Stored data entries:
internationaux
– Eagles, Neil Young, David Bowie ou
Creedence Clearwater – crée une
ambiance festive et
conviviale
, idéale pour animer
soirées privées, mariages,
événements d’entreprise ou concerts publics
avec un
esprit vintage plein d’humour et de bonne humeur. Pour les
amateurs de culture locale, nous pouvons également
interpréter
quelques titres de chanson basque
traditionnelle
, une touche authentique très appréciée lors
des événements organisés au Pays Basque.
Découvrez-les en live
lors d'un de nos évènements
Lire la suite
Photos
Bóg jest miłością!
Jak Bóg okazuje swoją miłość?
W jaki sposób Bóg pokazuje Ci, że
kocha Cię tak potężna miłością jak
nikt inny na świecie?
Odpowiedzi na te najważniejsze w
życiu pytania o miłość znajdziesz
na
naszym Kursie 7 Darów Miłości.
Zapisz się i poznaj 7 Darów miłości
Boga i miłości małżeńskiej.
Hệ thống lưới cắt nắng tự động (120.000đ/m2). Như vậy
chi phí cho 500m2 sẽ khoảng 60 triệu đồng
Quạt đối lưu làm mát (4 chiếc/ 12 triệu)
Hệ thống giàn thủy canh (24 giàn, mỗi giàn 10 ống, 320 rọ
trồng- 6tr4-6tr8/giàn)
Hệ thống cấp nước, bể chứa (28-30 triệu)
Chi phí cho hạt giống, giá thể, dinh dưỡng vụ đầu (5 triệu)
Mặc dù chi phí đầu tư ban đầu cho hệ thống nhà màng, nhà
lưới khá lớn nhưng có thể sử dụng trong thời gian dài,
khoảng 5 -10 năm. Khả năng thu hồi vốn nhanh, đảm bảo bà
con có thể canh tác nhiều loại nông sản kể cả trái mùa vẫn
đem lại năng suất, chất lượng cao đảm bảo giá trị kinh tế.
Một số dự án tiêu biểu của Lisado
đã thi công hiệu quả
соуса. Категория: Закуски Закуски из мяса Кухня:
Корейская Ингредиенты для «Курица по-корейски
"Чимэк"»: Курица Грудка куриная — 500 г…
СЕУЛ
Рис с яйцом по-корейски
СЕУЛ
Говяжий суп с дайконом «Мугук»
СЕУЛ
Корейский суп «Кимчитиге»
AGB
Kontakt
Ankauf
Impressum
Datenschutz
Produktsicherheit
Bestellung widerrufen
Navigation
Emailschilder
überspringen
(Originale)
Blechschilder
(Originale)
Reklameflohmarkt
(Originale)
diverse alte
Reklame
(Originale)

▶ _Task directions_
Filter these records, keeping every line where the word "lors" occurs.

▶ _Finished task_
, une touche authentique très appréciée lors
lors d'un de nos évènements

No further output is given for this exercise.